11 Sano heille: 'Minä olen teille merkki. Niin kuin minä tein, niin tehdään Jerusalemin asukkaille. Heidät vangitaan ja viedään pakkosiirtolaisuuteen,

12 ja ruhtinas on heidän joukossaan. Kun pimeä tulee, hänkin nostaa kantamuksensa harteilleen ja lähtee.

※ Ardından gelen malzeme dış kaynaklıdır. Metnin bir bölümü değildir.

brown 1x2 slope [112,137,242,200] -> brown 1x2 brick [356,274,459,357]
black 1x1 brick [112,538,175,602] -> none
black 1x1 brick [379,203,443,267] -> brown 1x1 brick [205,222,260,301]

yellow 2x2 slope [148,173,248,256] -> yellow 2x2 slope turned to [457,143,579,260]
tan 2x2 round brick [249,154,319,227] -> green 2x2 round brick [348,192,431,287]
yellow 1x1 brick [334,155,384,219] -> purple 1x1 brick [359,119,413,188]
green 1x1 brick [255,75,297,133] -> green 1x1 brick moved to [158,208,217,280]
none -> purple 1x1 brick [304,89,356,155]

He repivät muuria päästäkseen taakkoineen siitä läpi, ja ruhtinas peittää kasvonsa, jotta ei näkisi maataan.'

14 Kaikki, jotka ovat häntä puolustaneet, hänen seuralaisensa ja sotilaansa, minä hajotan maailman tuuliin, ja minä nostan miekan ajamaan heitä takaa.

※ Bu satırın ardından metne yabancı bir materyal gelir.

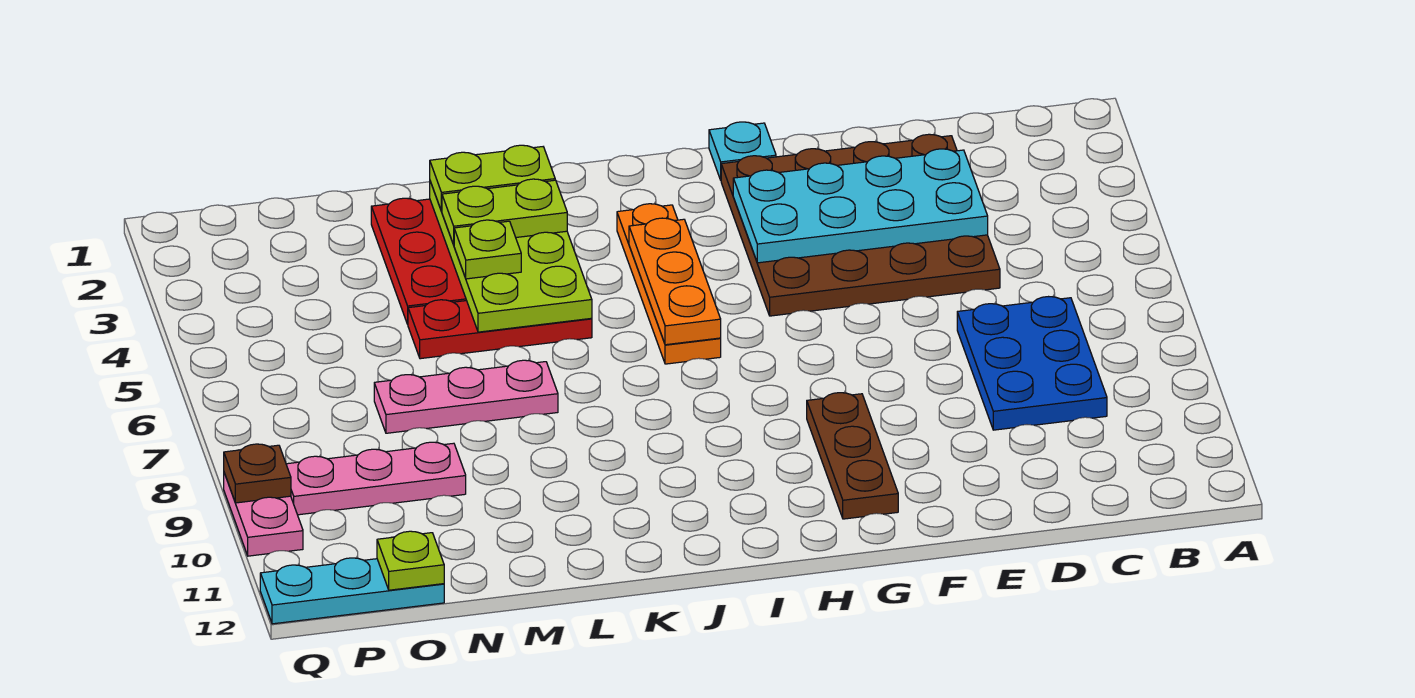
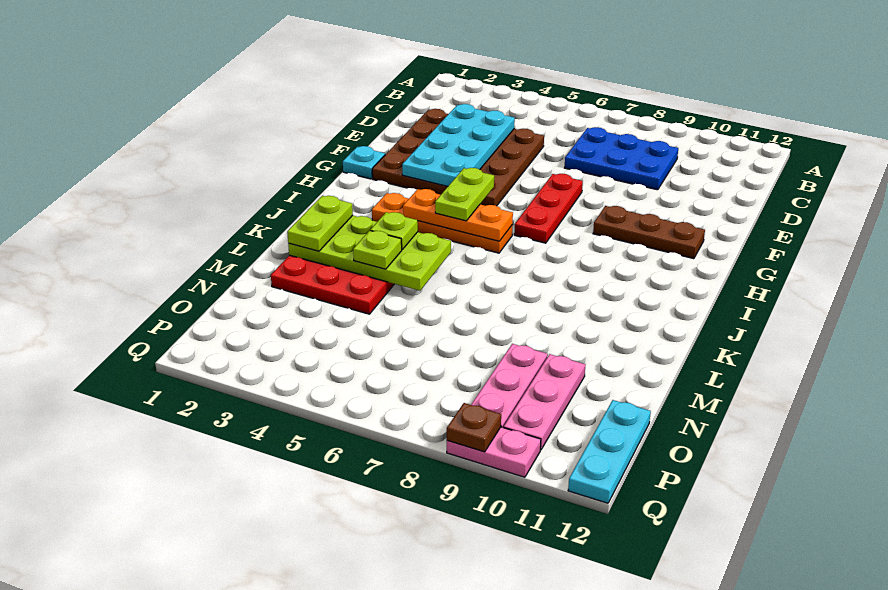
lime 1x2 plate [442,179,567,245] -> lime 1x2 plate moved to [435,168,494,221]
red 1x3 plate [408,300,592,359] -> red 1x3 plate moved to [514,174,583,243]
pink 1x3 plate [374,360,558,433] -> pink 1x3 plate moved to [504,354,585,450]
lime 1x1 plate [377,531,444,590] -> lime 1x1 plate moved to [370,212,418,249]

15 He tulevat tietämään, että minä olen Herra, kun minä hajotan heidät toisten kansojen sekaan, kun sirotan heidät erilleen muihin maihin.

17 Minulle tuli tämä Herran sana:

19 Sano maanmiehillesi tämä Herran Jumalan sana: 'Näin käy Jerusalemin asukkaiden ja Israelin maan. Vavisten he syövät ruokansa, kauhun vallassa he juovat juotavansa. Perin pohjin hävitetään heidän maansa sen asukkaiden veritekojen tähden.

21 Ja minulle tuli tämä Herran sana:

23 Sen tähden sano heille: 'Näin sanoo Herra Jumala: Minä teen lopun tästä sananparresta, sitä ei Israelissa enää lausuta.' Sano sinä heille toisin: 'Aika tulee, näky käy toteen.'

24 Enää ei Israelissa nähdä näkyä, joka ei toteudu, ei ennusmerkkiä, joka ei täyty.